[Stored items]
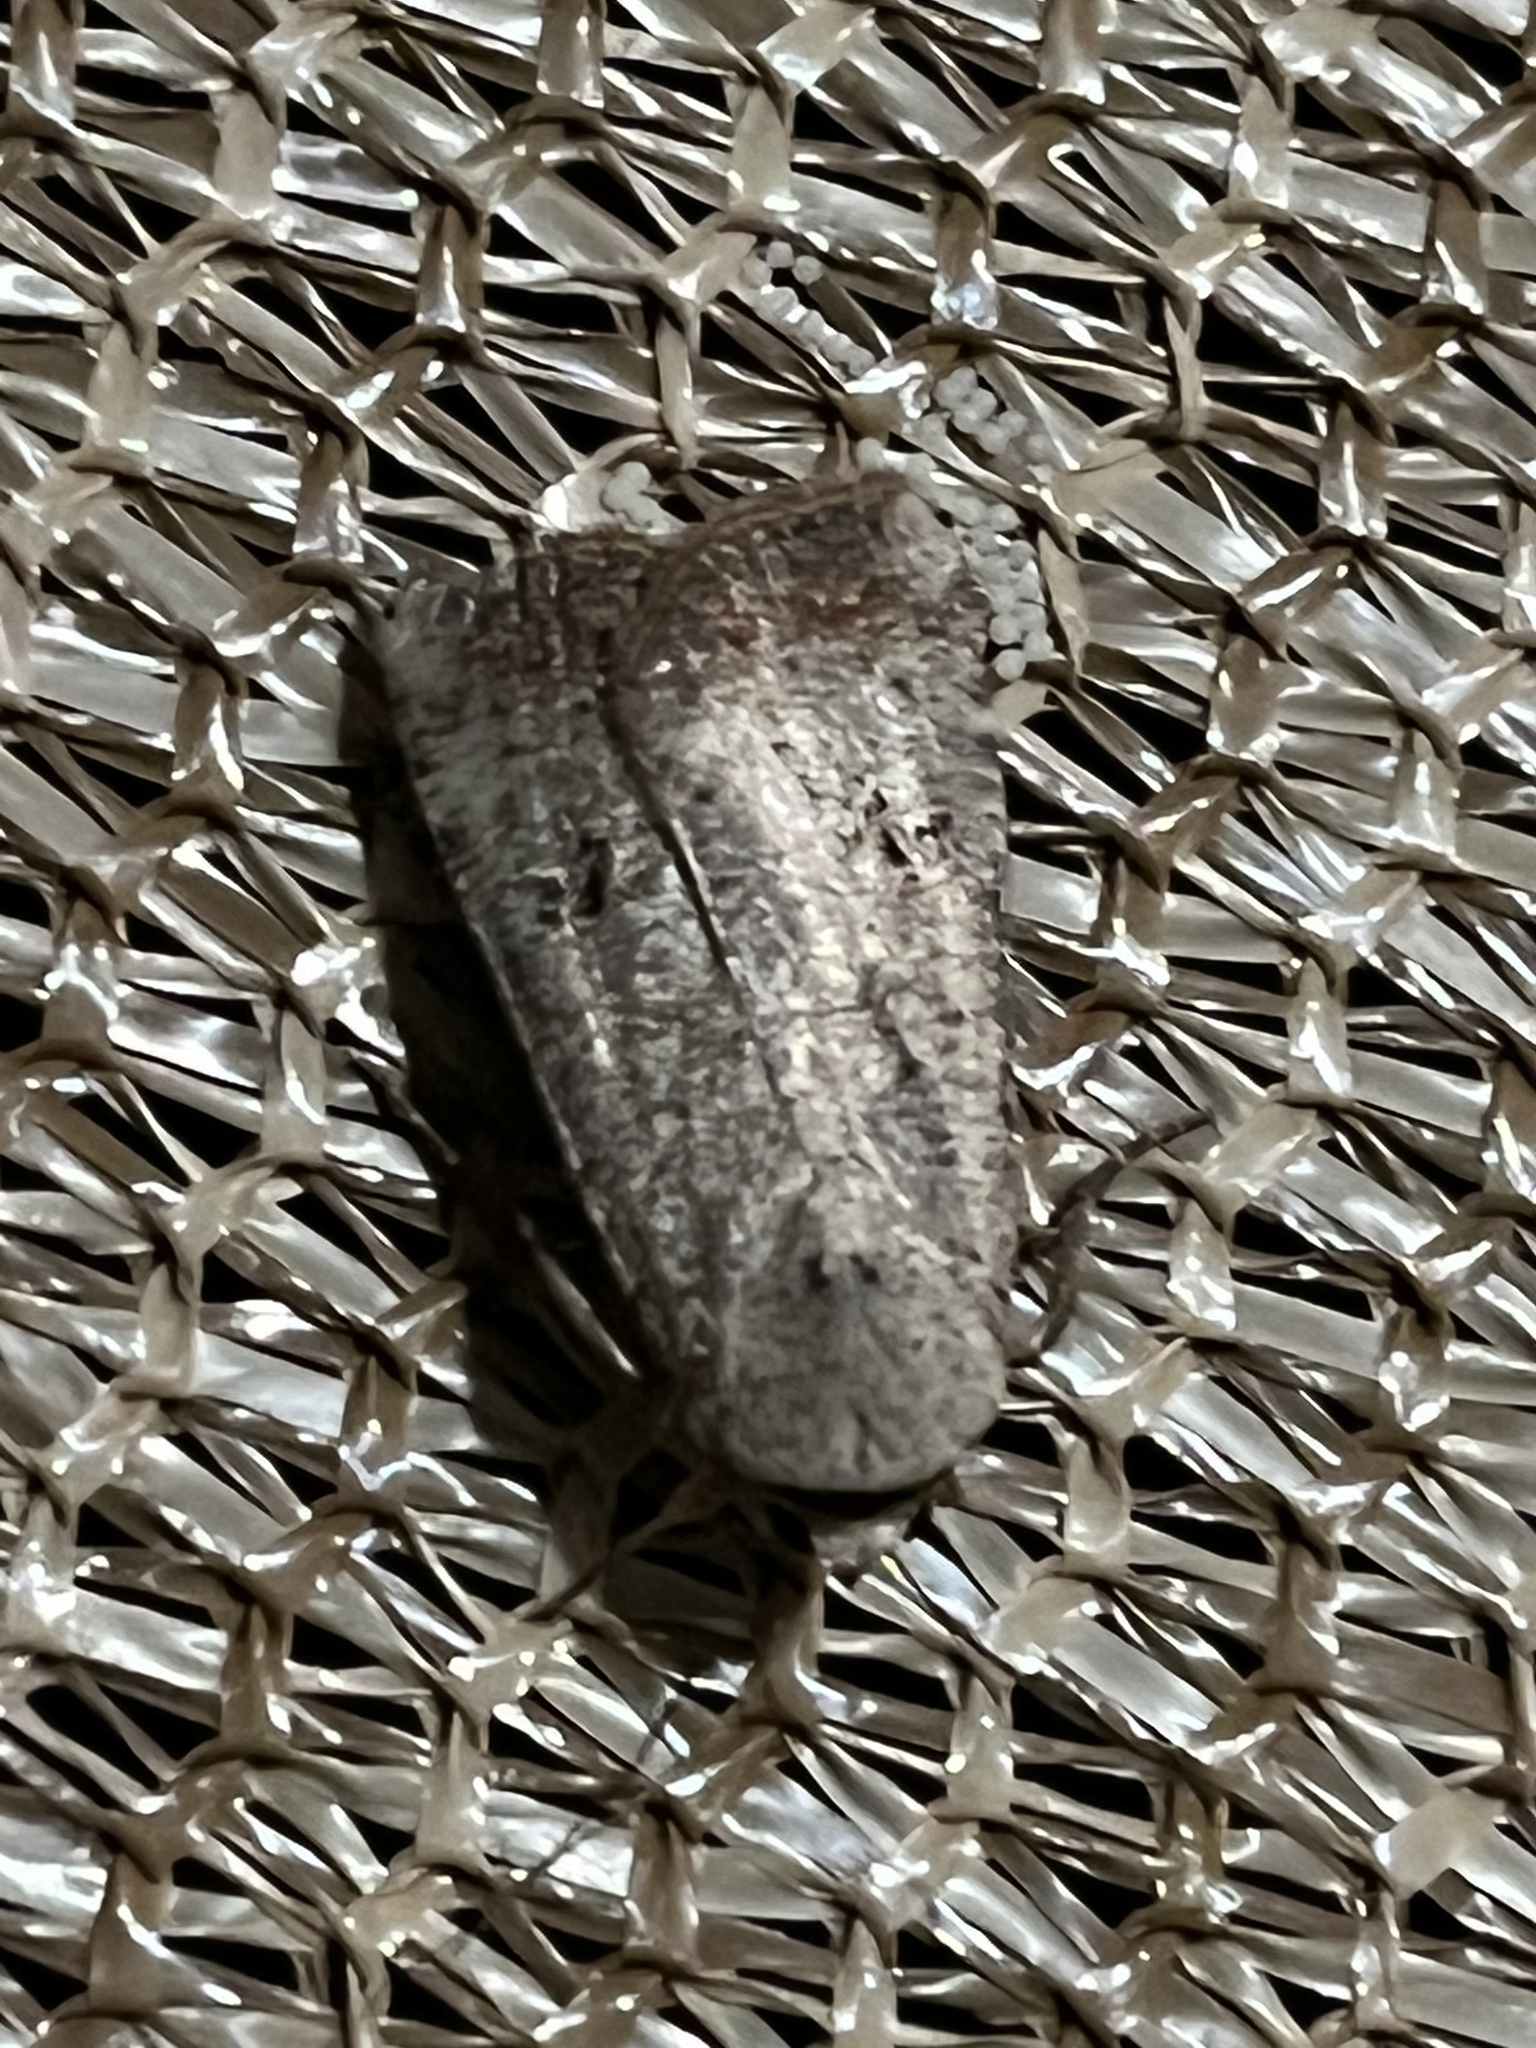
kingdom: Animalia
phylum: Arthropoda
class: Insecta
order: Lepidoptera
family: Noctuidae
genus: Anicla
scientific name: Anicla infecta
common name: Green cutworm
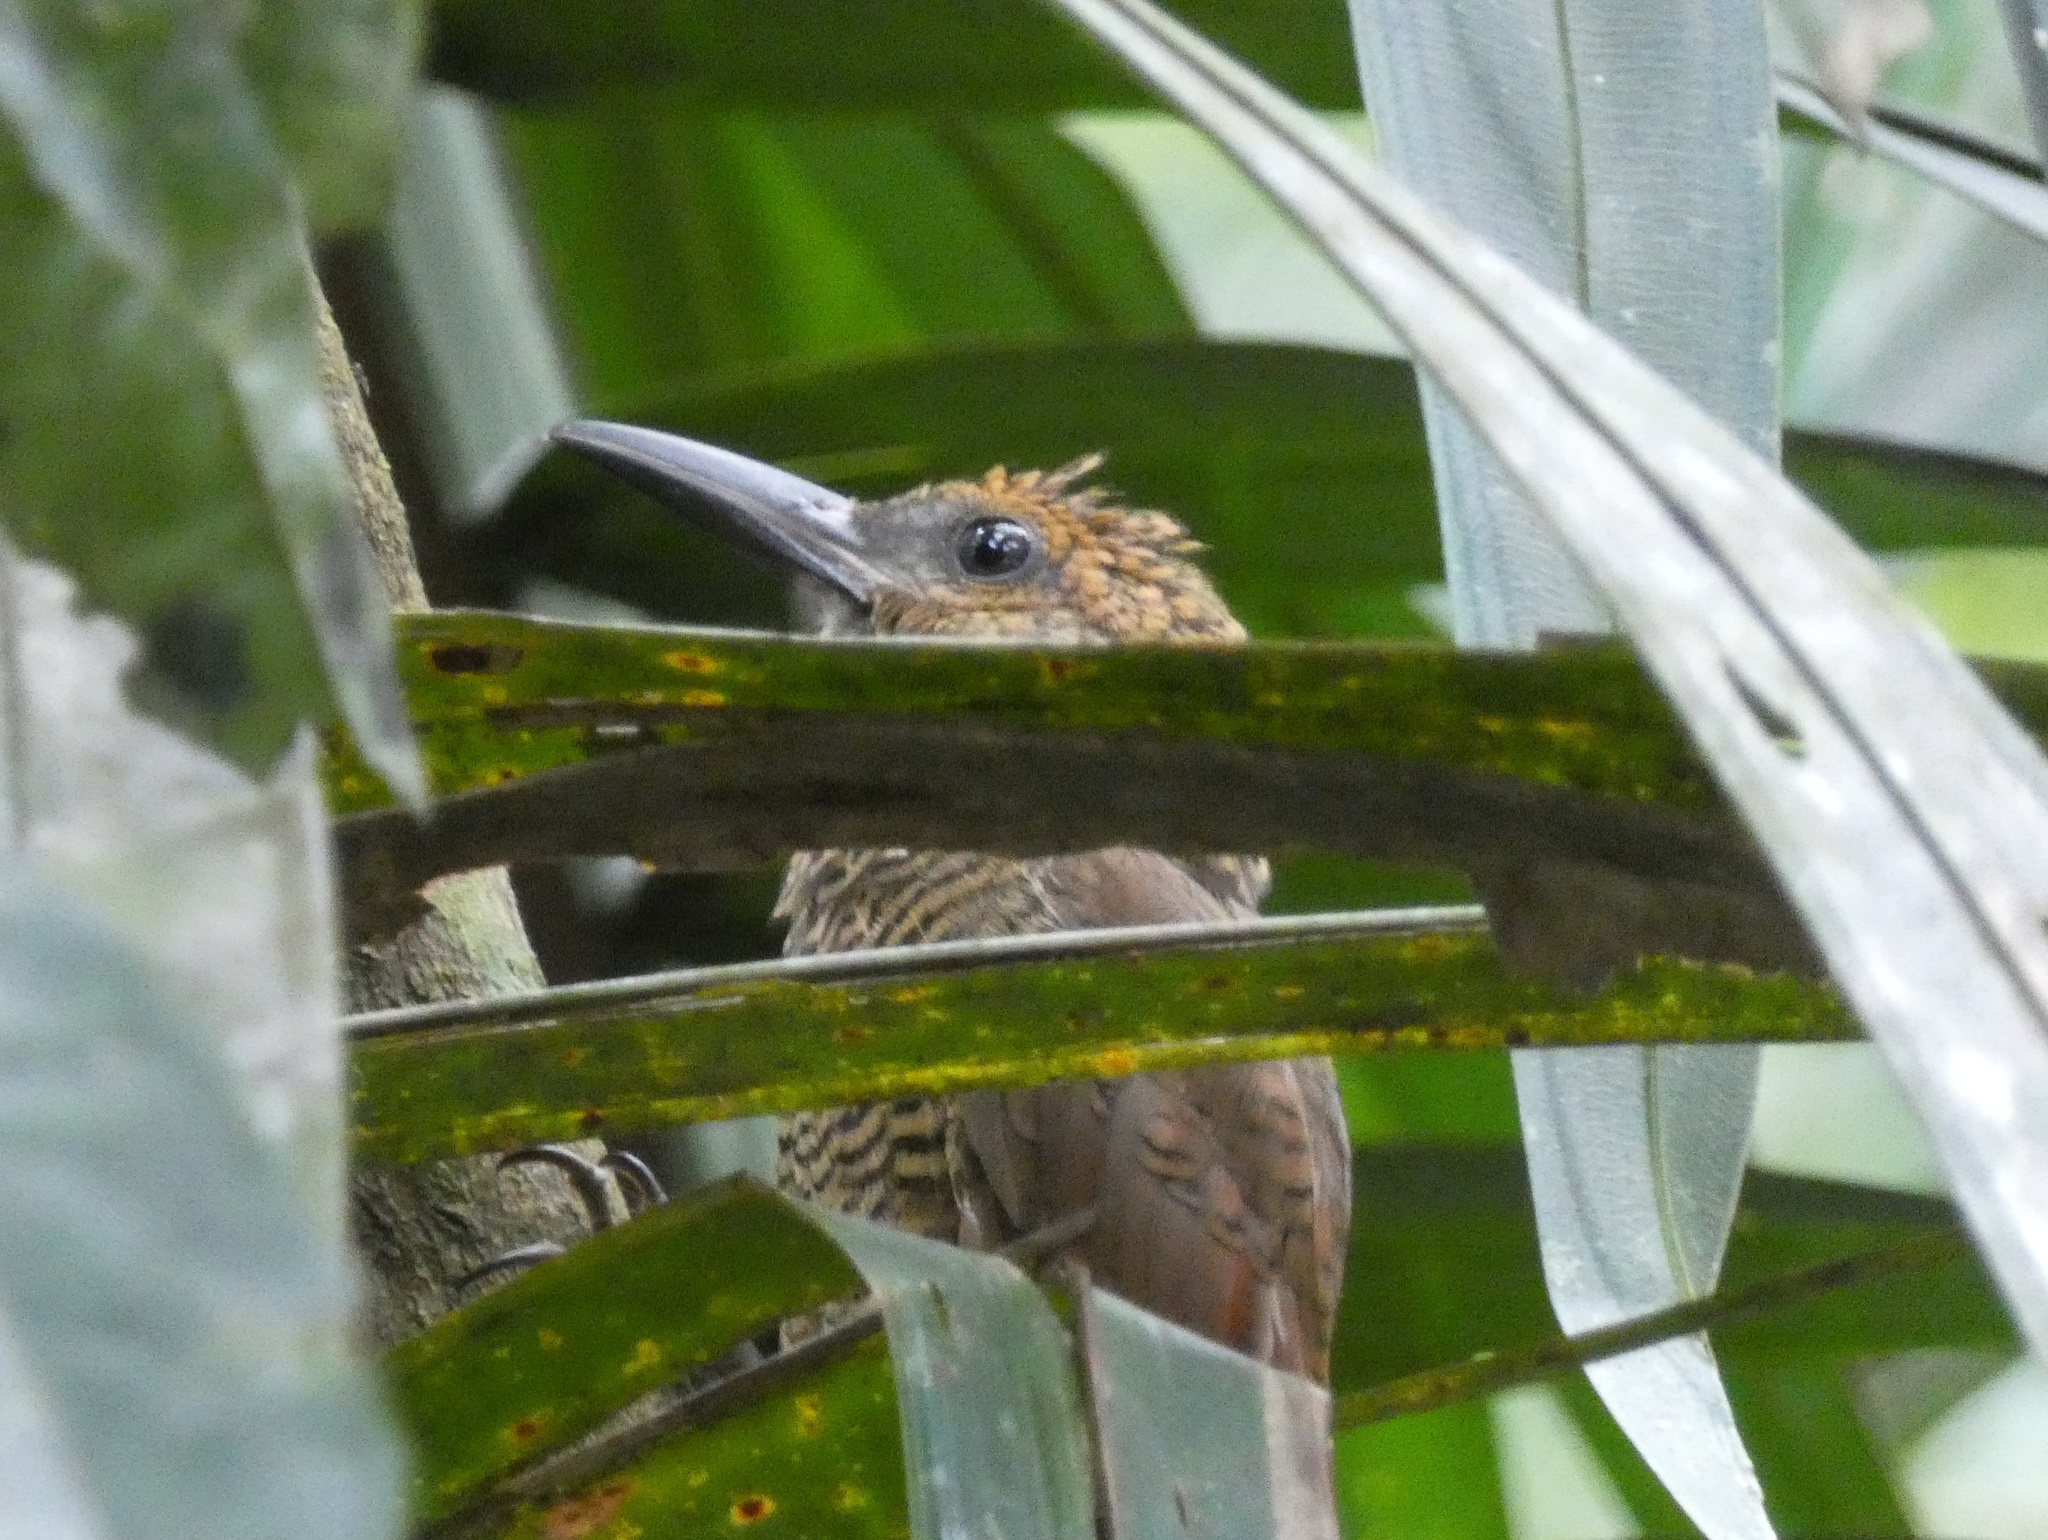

● Task statement:
Reproduce verbatim the text lines of all the entries above, leaving the pictures out of your answer.

● Output below:
kingdom: Animalia
phylum: Arthropoda
class: Insecta
order: Lepidoptera
family: Noctuidae
genus: Anicla
scientific name: Anicla infecta
common name: Green cutworm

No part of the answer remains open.